Project Context and Objectives:
Neurodegenerative diseases, such as Alzheimer’s disease (AD) or Parkinson’s disease (PD) are progressive, devastating and incurable neurologic conditions. The aggregation of disease-specific abnormally folded proteins, such as the A-beta protein in AD or α-synuclein (αSYN) in PD, and probably their spreading from cell to cell throughout the brain, appears to be the central driver of pathogenesis. The removal of these aggregates holds considerable promise as a therapeutic strategy. However, the relationship between protein misfolding and aggregation on the one hand, and neuronal dysfunction and cell death, on the other hand, is far from being well understood, particularly in the common sporadic forms of these disorders. As a consequence, rare genetically defined forms of neurodegenerative disorders are now generally considered to offer substantial advantages for drug development such as a clear cause-effect-relationship and the possibility of diagnosis at an early stage of the disease process when it is still possible to modify its course.
Non-invasive imaging methods such as PET and MRI can be valuable tools to aid diagnosis of neurodegenerative diseases, provide input to differential diagnosis and follow disease progression or therapeutic effects of disease modifying treatments. However, for many important neurodegenerative diseases including the synucleinopathies, tauopathies, and TDP-43 proteopathies, specific PET tracers for the underlying cellular pathology, which would allow tracking the disease burden are still lacking. Moreover, there has been no systematic work performed to link neuronal function as detected by fMRI with molecular information as provided by PET-imaging of aggregates in these diseases. Novel PET/MR imaging systems which could fill this knowledge gap for rodents and humans are available but require the establishment and validation of sensitive and aggregation specific tracers as well as of disease-specific imaging protocols and data analysis tools.
From these considerations it becomes evident, that there is an urgent need
(i) to develop novel and to re-evaluate existing PET-tracers that allow to track aggregated proteins and to develop multimodal imaging protocols to link protein aggregation pathology to functional read-outs on the systems level in animal models and in the corresponding human patient populations with rare, but well characterized model diseases, such as genetic proteopathies,
(ii) to validate these tracers in suitable animal models and to test their value as markers to monitor progression in disease-modifying treatment studies, and finally
(iii) to use these tracers to define the distribution and evolution of protein-aggregation pathology in human patients and to provide proof-of-concept that multimodal imaging protocols are suitable for monitoring disease-modifying individualized treatments.
In order to overcome the critical road-blocks described above, we have assembled an interdisciplinary consortium, consisting of world-leading experts in structural biology and ligand development, multimodal neuroimaging, animal models and clinical trials. We aim to

1. Establish a multimodal imaging workflow based on specific PET tracers and embracing structural and functional MRI methods to yield a tool that sensitively and specifically detects αSYN pathology and associated changes
2. Test this multimodal, molecular neuroimaging methodology in animal models with regard to its potential for diagnosis, monitoring the natural disease course and response to therapy, as well as guide and optimize therapeutic interventions.
3. Translate the workflow including the therapeutic modality (i.e. immunotherapy with PD01A, NCT01568099) to the clinical setting.

Project Results:
Aim 1 (WP1):
Development of labelling strategies for novel PET tracer
- Approach for 11C- anle253b, 18F-sery363b, 11C-sery392b and 11C-sery512a developed
- Compounds anle138b, anle2F4CP, sery383, anle1479, and sery512a were tritiated and used for autoradiography and other binding studies.

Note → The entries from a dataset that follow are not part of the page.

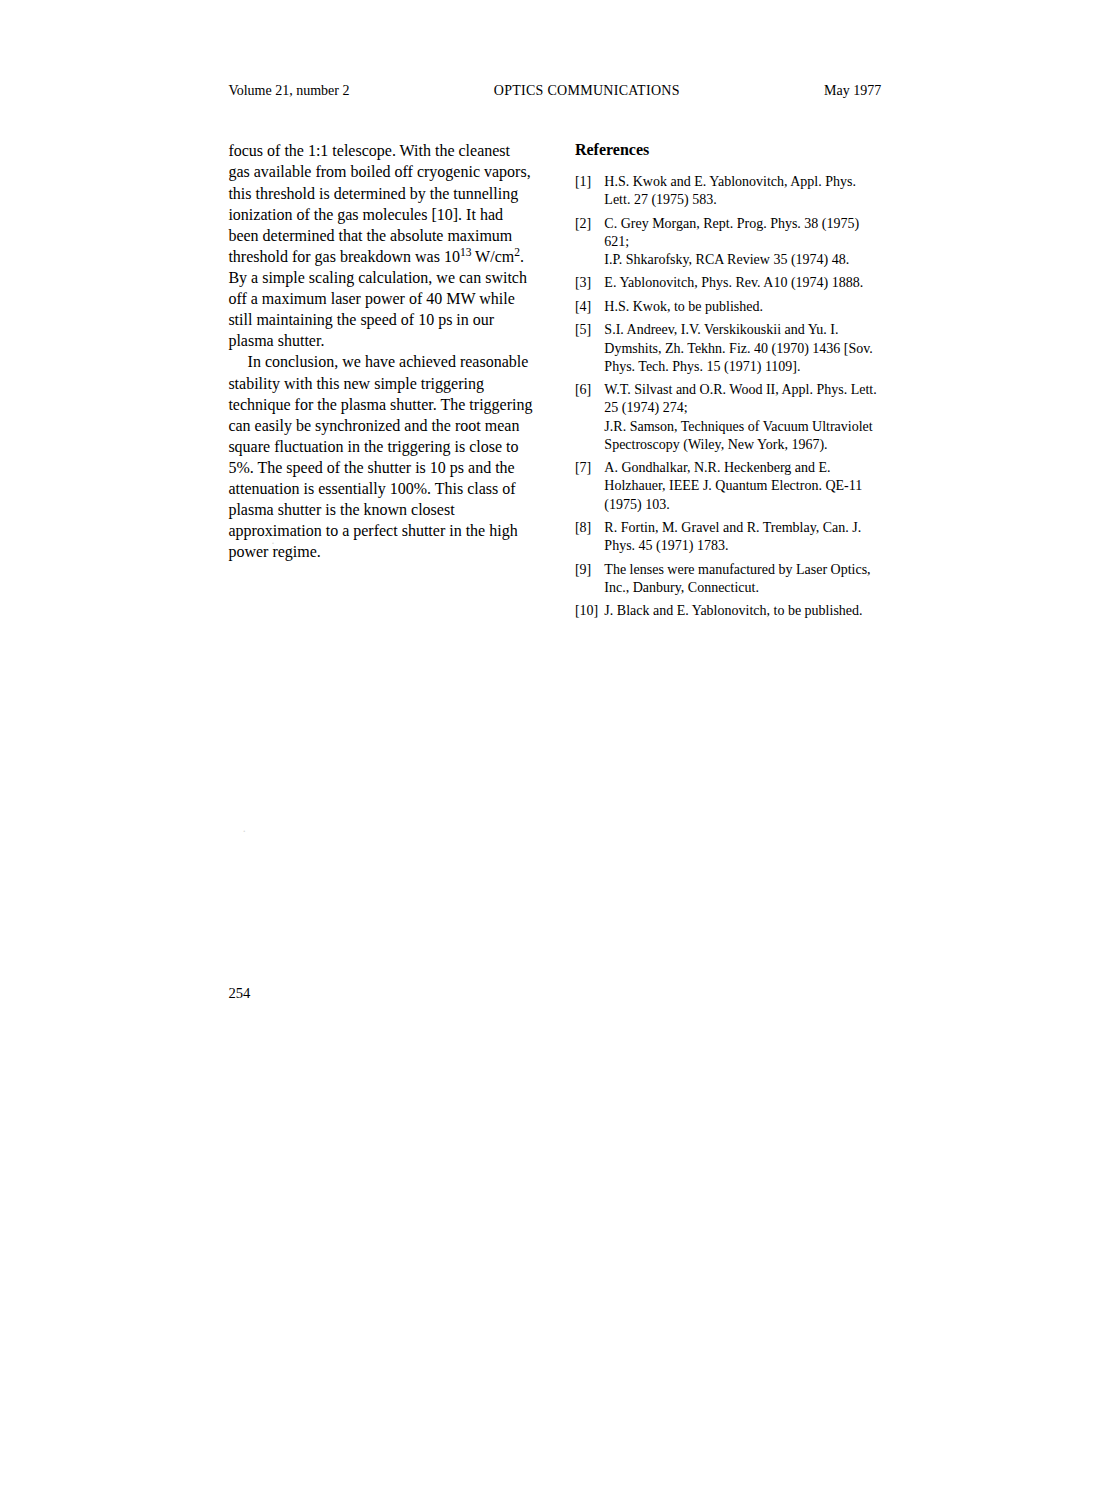Volume 21, number 2
OPTICS COMMUNICATIONS
May 1977
focus of the 1:1 telescope. With the cleanest gas available from boiled off cryogenic vapors, this threshold is determined by the tunnelling ionization of the gas molecules [10]. It had been determined that the absolute maximum threshold for gas breakdown was 1013 W/cm2. By a simple scaling calculation, we can switch off a maximum laser power of 40 MW while still maintaining the speed of 10 ps in our plasma shutter.
In conclusion, we have achieved reasonable stability with this new simple triggering technique for the plasma shutter. The triggering can easily be synchronized and the root mean square fluctuation in the triggering is close to 5%. The speed of the shutter is 10 ps and the attenuation is essentially 100%. This class of plasma shutter is the known closest approximation to a perfect shutter in the high power regime.
References
[1] H.S. Kwok and E. Yablonovitch, Appl. Phys. Lett. 27 (1975) 583.
[2] C. Grey Morgan, Rept. Prog. Phys. 38 (1975) 621;I.P. Shkarofsky, RCA Review 35 (1974) 48.
[3] E. Yablonovitch, Phys. Rev. A10 (1974) 1888.
[4] H.S. Kwok, to be published.
[5] S.I. Andreev, I.V. Verskikouskii and Yu. I. Dymshits, Zh. Tekhn. Fiz. 40 (1970) 1436 [Sov. Phys. Tech. Phys. 15 (1971) 1109].
[6] W.T. Silvast and O.R. Wood II, Appl. Phys. Lett. 25 (1974) 274;J.R. Samson, Techniques of Vacuum Ultraviolet Spectroscopy (Wiley, New York, 1967).
[7] A. Gondhalkar, N.R. Heckenberg and E. Holzhauer, IEEE J. Quantum Electron. QE-11 (1975) 103.
[8] R. Fortin, M. Gravel and R. Tremblay, Can. J. Phys. 45 (1971) 1783.
[9] The lenses were manufactured by Laser Optics, Inc., Danbury, Connecticut.
[10] J. Black and E. Yablonovitch, to be published.
. . . . .
254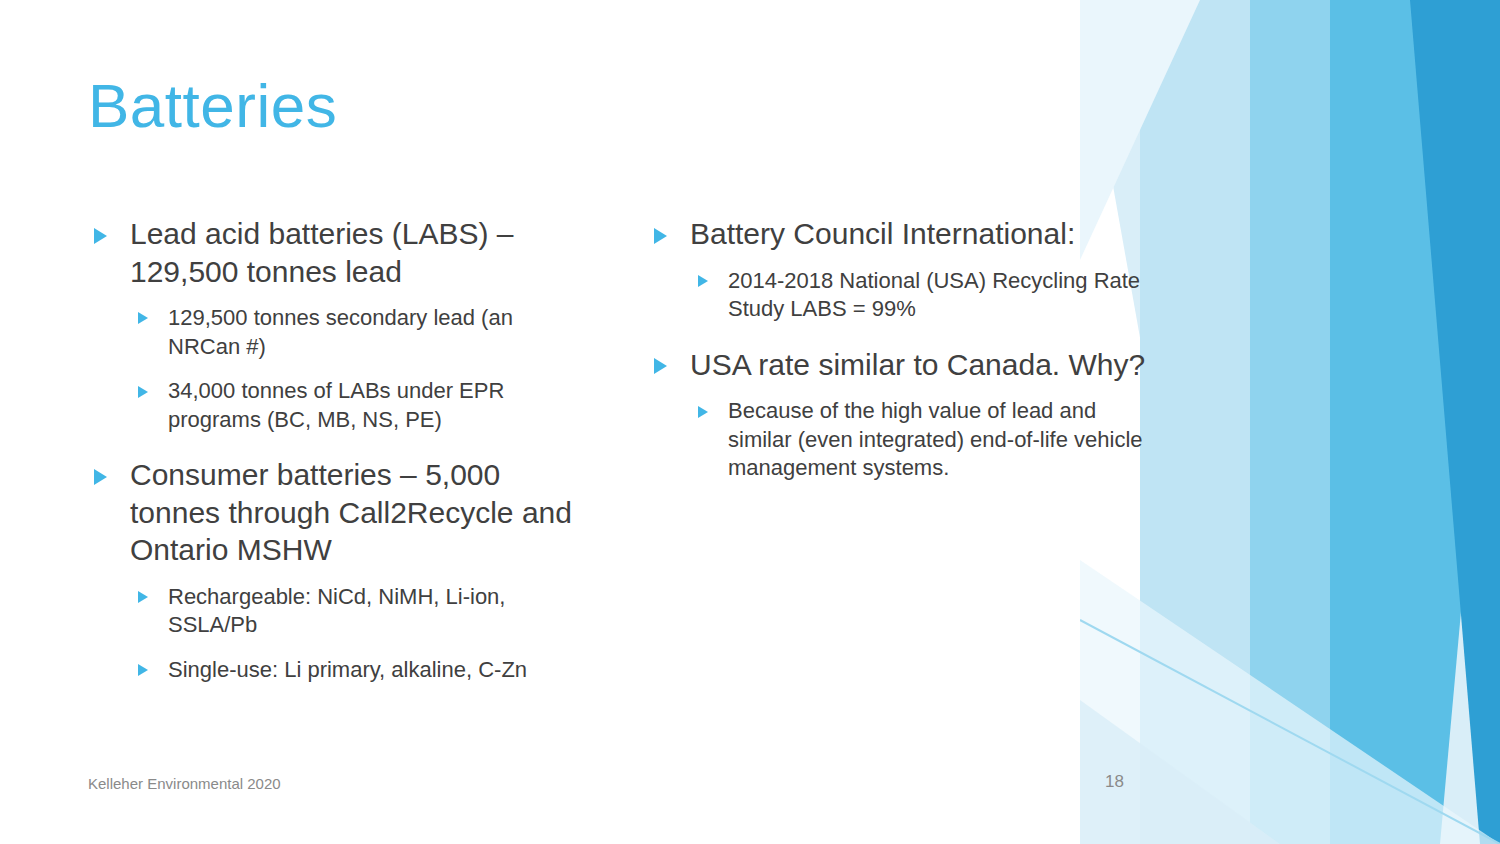Batteries
Lead acid batteries (LABS) – 129,500 tonnes lead
129,500 tonnes secondary lead (an NRCan #)
34,000 tonnes of LABs under EPR programs (BC, MB, NS, PE)
Consumer batteries – 5,000 tonnes through Call2Recycle and Ontario MSHW
Rechargeable: NiCd, NiMH, Li-ion, SSLA/Pb
Single-use: Li primary, alkaline, C-Zn
Battery Council International:
2014-2018 National (USA) Recycling Rate Study LABS = 99%
USA rate similar to Canada. Why?
Because of the high value of lead and similar (even integrated) end-of-life vehicle management systems.
Kelleher Environmental 2020
18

Characterization of binding affinity and specificity of PET compounds in vitro
- Successful quantification of binding affinities for all tritiated compounds
- Demonstration of specific binding of 11C-PIB to αSYN aggregates and competition experiments revealed highest blocking for PIB, anle2F4CP, anle138b and sery383.
- Development of a software tool for PET to histology coregistration for AR

PET tracer evaluation
- Set up and evaluation of a blood sampling device to accurately measure tracer and metabolite activity in plasma
- Demonstration of high binding of 11C-anle253b to αSYN fibrils in comparison to monomers and oligomers.
- Using human brain tissue, autoradiography studies revealed binding of all tritiated anle and sery tracers to Abeta in AD brain
- 3H-anle2F4CP tracer binds diffusely to the frontal cortex of LBD patients more than to control brain tissue.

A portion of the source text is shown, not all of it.